Kedua kasus tersebut dinilai sebagai bentuk nyata pengkhianatan terhadap rakyat dan amanat perlindungan hutan negara, di mana RPH Banten justru diduga ikut melindungi aktivitas yang bertentangan dengan hukum dan kepentingan lingkungan hidup.
Dari hasil investigasi lapangan sejumlah aktivis, tambang batubara ilegal di kawasan hutan Sawarna telah berlangsung cukup lama tanpa tindakan tegas. Padahal, kegiatan itu jelas melanggar Pasal 158 Undang-undang Nomor 4 Tahun 2009 tentang Pertambangan Mineral dan Batubara, sebagaimana diubah dengan Undang-undang Nomor 3 Tahun 2020 dan Undang-undang Nomor 6 Tahun 2023 tentang Penetapan Perpu Cipta Kerja.
“Tidak mungkin RPH tidak tahu. Kegiatan tambang itu berlangsung di wilayah pengawasan mereka, tapi tidak ada penindakan, tidak ada laporan resmi, tidak ada upaya pencegahan. Ini kuat dugaan ada permainan di balik diamnya aparat kehutanan,” Muhlas Koordinator Forum mahasiswa Banten untuk agraria, Jumat (17/10/2025).
Muhlas menyebut, pembiaran sistematis terhadap tambang ilegal ini tidak bisa dilepaskan dari lemahnya integritas pejabat kehutanan setempat. Ia menilai, ada indikasi transaksi kepentingan antara oknum RPH dan pelaku tambang, maupun pembiaran terstruktur demi keuntungan pribadi.
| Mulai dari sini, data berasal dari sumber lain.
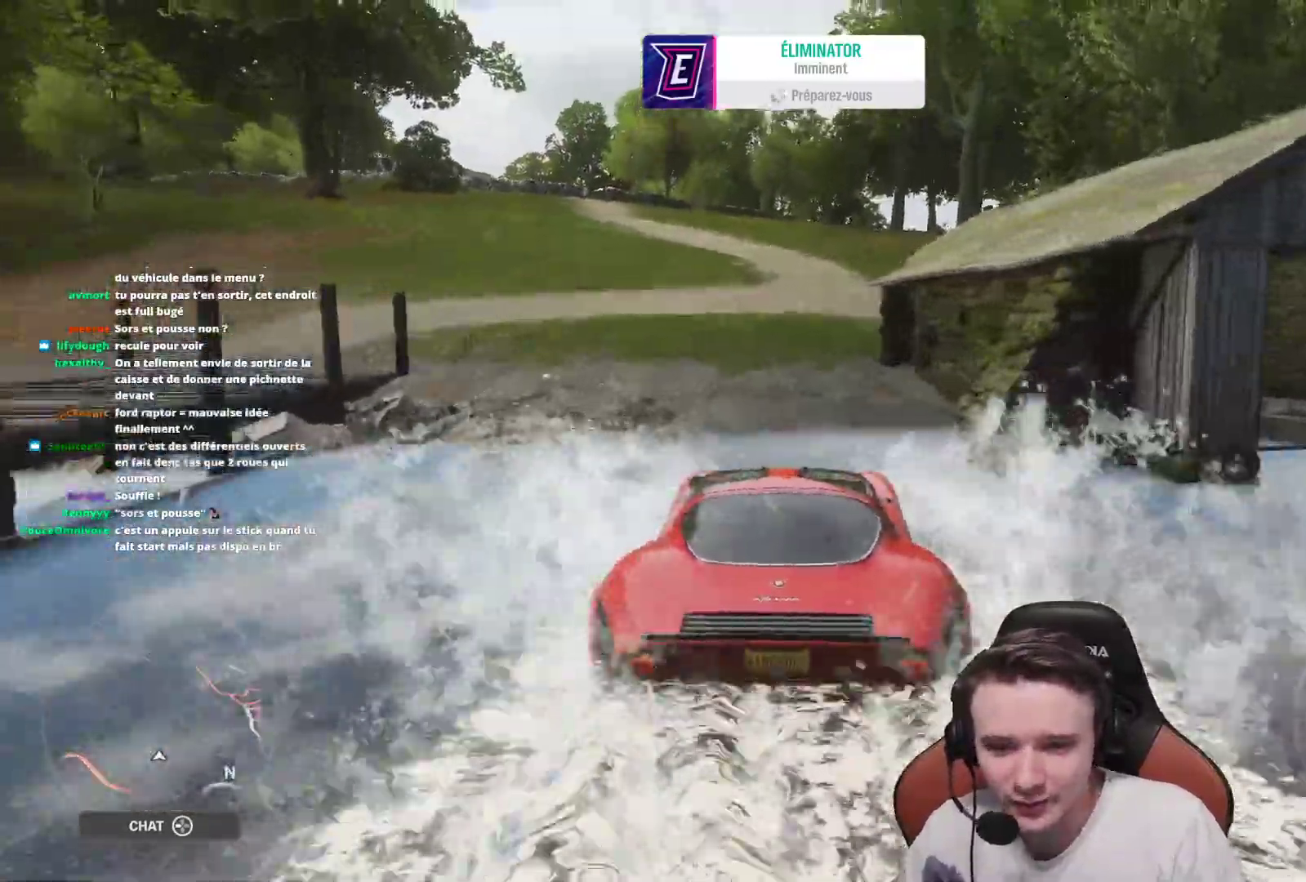
{"buttons": ["A"], "left_stick": "up-left", "right_stick": "center", "events": [[167, "A", "down"], [250, "R2", "up"]]}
Ironisnya, di tengah pembiaran tambang ilegal tersebut, pemerintah melalui RPH Banten justru memberi restu pada PT Inti Muara Sari untuk memanfaatkan kawasan hutan seluas ±190 hektar bagi pertambangan pasir kuarsa. Izin pinjam pakai kawasan hutan (IPPKH) itu diduga diberikan tanpa proses yang transparan dan tanpa melibatkan masyarakat sekitar.
“Bagaimana mungkin RPH bisa memberi restu alih fungsi kawasan hutan sebesar itu, sementara tambang ilegal di bawah hidung mereka dibiarkan? Ini menunjukkan RPH bukan lagi pelindung hutan, tapi perusak hutan negara,” ujar Muhlas
Ia menambahkan, proyek tambang pasir kuarsa PT Inti Muara Sari berpotensi menimbulkan kerusakan ekologis besar di wilayah pesisir selatan Lebak. Hilangnya vegetasi dan pembukaan lahan besar-besaran akan memperparah risiko banjir, longsor, serta krisis air bersih bagi warga sekitar.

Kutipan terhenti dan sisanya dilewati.